America Lands On Mars — And the Sadness of the 21st Century Becomes Clear

Another Sunday night and I’ve been drinking since noon. This time I was slurping bottomless Mimosas at a brunch joint by Port Authority in Manhattan. I know a guy who once worked this shift. He told me that he was scolded for pouring drinks with too much orange juice. Not because the place was angling for a reputation as a purveyor of strong drinks, but because, they told him, the orange juice cost more than the atrocious champagne — pardon me, “sparkling wine” — they slung into ever drink.

But for $16 of bottomless booze, why not?

12 hours after that brunch began I found myself embedded at a bar by Union Square that threw a party for the impending Mars landing. Given the release of a new Total Recall movie, I’d have expected it to be dubbed the “Get Your Ass To Mars” party. After Europe landed two rovers on the planet nearly 8 years ago, America decided not to be outdone and constructed an SUV sized rover to drop onto the surface of Mars. Yeah…Canyonero!

Professor Thom’s on this particular Sunday night was packed. I told my bartender that he’s crazy for hosting such a party. He said, “hey let’s go to Mars!” and I couldn’t help but agree completely. The bar was exactly what you’d get if Comic-Con fucked a Frat bar. Popped collars met a shirt declaring that they survived Pon Farr. One guy walked up to me and asked, “Where are we landing?” I told him “Mars” and he said, “yeah…they are just lying to us…they are totally on Uranus.” I laughed, knowing that the PATRIOT Act literally DID place the U.S. in my anus, but this kid ran away — telling me my “priorities are wrong” because I wasn’t running up on every adult version of Dora the Explorer and peddling “game.”

When I showed up at the bar, it was a model of traditional sporting spirit. The Olympics gleamed from every TV, showing America’s failure to capture Women’s Vault Gold. The Summer Olympics are a harsh reminder of a history lost — an era where we sublimated nuclear Holocaust by thrusting that geopolitical pressure of toe to toe nuclear combat on the backs of 4’10” teenaged girls who could jump. Makes sense.

Everyone watching the Olympics last night exhibited no control whatsoever over their national mission. Not only were we all placing our faith in children, every competition was completed and reported to us hours before NBC deigned to inform its audience in a smooth, packaged results program. But we watched anyway because even with zero control over the outcome, Americans crave the sense of fulfillment the Olympics provide, and have since the Cold War began.

Parallel to the Olympics, the Cold War judged its Superpowers in the Space Race. The image of collegians holding off the semi-Pro Soviet hockey team in 1980 is as indelible as the successful Moon landing in 1969 — proving that the Russians lacked that quantum of power that America could muster. Images of mission control and Olympic Gold defined the Cold War as much as combatants in a proxy conflict ever could.

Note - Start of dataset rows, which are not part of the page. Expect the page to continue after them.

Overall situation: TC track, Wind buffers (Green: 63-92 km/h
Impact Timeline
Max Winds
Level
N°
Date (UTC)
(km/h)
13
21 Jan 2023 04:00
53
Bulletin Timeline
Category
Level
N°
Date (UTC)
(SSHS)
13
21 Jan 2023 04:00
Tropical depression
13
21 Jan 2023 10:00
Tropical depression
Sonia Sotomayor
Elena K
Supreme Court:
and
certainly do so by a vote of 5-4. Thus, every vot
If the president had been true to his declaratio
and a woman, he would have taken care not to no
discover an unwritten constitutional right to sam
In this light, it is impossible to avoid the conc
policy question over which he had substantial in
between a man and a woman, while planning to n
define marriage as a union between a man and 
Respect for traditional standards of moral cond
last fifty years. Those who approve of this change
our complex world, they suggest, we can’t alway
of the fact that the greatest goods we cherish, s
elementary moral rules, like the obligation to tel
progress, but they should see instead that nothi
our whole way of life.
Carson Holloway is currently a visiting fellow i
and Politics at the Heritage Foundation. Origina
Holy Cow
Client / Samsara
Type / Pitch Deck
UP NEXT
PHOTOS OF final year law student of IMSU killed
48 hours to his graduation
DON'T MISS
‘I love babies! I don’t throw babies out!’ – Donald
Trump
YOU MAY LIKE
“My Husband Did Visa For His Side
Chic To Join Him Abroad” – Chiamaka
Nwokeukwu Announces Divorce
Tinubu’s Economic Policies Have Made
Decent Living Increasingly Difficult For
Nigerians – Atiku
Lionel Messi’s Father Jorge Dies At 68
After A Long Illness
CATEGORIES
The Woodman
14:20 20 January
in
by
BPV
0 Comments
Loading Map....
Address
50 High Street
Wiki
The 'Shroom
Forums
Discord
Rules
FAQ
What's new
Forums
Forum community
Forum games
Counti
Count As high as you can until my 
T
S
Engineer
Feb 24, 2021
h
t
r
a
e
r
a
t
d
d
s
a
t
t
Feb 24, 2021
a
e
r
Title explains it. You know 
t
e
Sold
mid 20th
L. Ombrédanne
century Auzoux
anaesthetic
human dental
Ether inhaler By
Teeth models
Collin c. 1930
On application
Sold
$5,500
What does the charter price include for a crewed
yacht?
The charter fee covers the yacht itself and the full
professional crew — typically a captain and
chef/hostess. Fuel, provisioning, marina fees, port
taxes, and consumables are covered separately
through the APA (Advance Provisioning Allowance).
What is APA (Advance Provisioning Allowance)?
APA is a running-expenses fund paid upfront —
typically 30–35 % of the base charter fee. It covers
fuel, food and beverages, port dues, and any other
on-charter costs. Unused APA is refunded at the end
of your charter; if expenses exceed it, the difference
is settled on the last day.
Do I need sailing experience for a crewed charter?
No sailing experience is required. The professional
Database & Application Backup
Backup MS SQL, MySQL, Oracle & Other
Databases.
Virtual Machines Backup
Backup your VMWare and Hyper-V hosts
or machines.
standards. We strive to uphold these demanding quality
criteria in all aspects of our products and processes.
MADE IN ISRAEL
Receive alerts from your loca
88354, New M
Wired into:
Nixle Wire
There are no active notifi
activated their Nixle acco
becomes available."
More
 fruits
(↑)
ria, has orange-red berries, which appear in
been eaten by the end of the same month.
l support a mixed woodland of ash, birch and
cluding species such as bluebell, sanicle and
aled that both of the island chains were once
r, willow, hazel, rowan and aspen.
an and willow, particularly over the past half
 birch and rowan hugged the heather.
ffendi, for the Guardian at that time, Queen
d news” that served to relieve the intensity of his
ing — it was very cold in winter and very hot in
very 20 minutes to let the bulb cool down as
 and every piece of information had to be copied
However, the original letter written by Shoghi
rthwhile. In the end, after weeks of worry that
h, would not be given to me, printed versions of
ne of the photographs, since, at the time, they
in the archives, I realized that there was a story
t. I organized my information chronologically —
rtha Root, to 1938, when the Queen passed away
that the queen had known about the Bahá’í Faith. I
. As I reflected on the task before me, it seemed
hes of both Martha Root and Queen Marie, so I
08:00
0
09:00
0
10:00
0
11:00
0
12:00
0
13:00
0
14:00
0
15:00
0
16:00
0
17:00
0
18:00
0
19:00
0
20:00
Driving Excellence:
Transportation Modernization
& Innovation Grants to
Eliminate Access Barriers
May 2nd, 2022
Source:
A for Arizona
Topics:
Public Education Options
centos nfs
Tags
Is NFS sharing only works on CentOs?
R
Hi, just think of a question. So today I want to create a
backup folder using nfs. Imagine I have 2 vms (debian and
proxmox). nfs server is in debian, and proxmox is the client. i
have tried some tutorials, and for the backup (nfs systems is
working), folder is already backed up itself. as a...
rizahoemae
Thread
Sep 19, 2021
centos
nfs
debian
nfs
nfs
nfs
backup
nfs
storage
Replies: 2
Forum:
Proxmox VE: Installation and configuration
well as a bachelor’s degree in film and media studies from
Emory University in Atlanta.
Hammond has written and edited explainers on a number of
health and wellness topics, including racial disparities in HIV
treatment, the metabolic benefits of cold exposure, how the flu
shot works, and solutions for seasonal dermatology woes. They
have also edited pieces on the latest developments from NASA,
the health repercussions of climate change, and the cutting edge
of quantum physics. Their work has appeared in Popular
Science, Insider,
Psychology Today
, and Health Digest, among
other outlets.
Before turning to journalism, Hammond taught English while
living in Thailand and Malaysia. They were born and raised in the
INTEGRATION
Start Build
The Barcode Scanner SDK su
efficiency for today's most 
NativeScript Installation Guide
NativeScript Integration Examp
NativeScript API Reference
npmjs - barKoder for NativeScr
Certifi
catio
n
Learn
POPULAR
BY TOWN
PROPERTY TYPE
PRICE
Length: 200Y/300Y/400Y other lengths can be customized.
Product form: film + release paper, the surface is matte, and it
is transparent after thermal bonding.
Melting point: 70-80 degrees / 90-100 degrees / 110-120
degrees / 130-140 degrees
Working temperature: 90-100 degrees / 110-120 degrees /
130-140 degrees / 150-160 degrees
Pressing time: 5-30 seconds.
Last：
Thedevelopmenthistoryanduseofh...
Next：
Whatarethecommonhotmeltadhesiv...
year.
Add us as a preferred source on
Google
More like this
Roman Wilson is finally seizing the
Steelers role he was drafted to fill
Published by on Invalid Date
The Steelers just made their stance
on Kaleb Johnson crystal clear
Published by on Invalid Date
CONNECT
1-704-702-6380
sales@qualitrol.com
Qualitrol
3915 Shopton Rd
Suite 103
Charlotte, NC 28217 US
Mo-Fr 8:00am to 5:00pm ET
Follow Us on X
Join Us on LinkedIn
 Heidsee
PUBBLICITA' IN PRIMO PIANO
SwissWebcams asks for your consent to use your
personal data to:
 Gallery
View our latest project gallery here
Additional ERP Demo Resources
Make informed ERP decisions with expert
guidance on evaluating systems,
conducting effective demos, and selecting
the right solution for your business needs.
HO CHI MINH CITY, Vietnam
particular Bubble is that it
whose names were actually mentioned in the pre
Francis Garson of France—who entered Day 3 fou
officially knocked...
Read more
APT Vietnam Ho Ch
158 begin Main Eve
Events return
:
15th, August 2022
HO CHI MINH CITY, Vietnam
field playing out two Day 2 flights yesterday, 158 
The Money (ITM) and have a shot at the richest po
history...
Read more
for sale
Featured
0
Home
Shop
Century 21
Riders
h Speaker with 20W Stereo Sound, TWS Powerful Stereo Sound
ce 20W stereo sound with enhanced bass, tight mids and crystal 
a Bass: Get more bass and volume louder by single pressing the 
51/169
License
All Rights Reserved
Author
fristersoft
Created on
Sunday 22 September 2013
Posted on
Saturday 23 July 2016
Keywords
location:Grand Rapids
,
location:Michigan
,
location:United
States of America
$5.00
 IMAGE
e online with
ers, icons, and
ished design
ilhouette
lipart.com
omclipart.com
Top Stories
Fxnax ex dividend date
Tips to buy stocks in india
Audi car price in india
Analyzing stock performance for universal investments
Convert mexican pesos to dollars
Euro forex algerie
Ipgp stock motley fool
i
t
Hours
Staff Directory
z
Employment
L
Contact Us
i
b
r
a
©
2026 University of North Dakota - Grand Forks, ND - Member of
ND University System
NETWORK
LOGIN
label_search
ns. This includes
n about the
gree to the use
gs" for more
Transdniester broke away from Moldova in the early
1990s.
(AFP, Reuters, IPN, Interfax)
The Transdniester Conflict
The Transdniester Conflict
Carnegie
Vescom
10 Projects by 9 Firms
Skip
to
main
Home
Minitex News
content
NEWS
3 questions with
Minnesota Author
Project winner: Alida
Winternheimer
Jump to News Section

The images of the Mars Curiosity landing juxtapose those Cold War images. As professional photographers and videographers captured the reactions of the multitude of scientists sitting in a luxurious mission control (not unlike the sports book at the MGM Grand), I could not help but remember that everyone in that room was 7 minutes from having any sway over the mission. It takes 7 minutes for a message to travel from Earth to the Mars Curiosity rover, and as I watched these scientists talk authoritatively into headsets, I could not forget that they could not change the outcome of the mission they launched almost a year earlier.

A picture perfect mission control

That’s when I recognized the dire circumstances of America. In the Cold War — a fake war thrust upon America — the inspiring visage of control was defined by spacious rooms of people who exuded confidence even while completely unable to impact the mission at hand. Neil Armstrong was seconds away from missing the Moon. And yet you would never know it from the mission control shots that dot our minds. The Curiosity rover banked on this image of quiet confidence and competence.

But in the War on Terror — the other fake (to the extent it is ill-defined) war thrust upon America –the image of control is defined by a cramped room of nervous people displaying resolve, and yet fear, at the same powerlessness over the outcome of a mission.

To win a Gold. To land on the Moon. To kill an international mass murderer. All beyond our control, and all symbols of the geopolitical landscape that defined the era.

When mission control received word that the Curiosity rover had safely touched ground, the bar erupted in applause. It was not unlike the response to President Obama’s declaration that Seal Team 6 had silenced the criminal at the top of every international Most Wanted list. But this was a joyful respite from the political realities of America in the 21st Century. A moment celebrating the capacity of a country to reach beyond the trappings of Earth and accomplish something in the name of humanity as opposed to celebrating a temporary respite in a decade of communal fear of fellow Earthlings.

I hope the future of America is defined by more trips to Mars.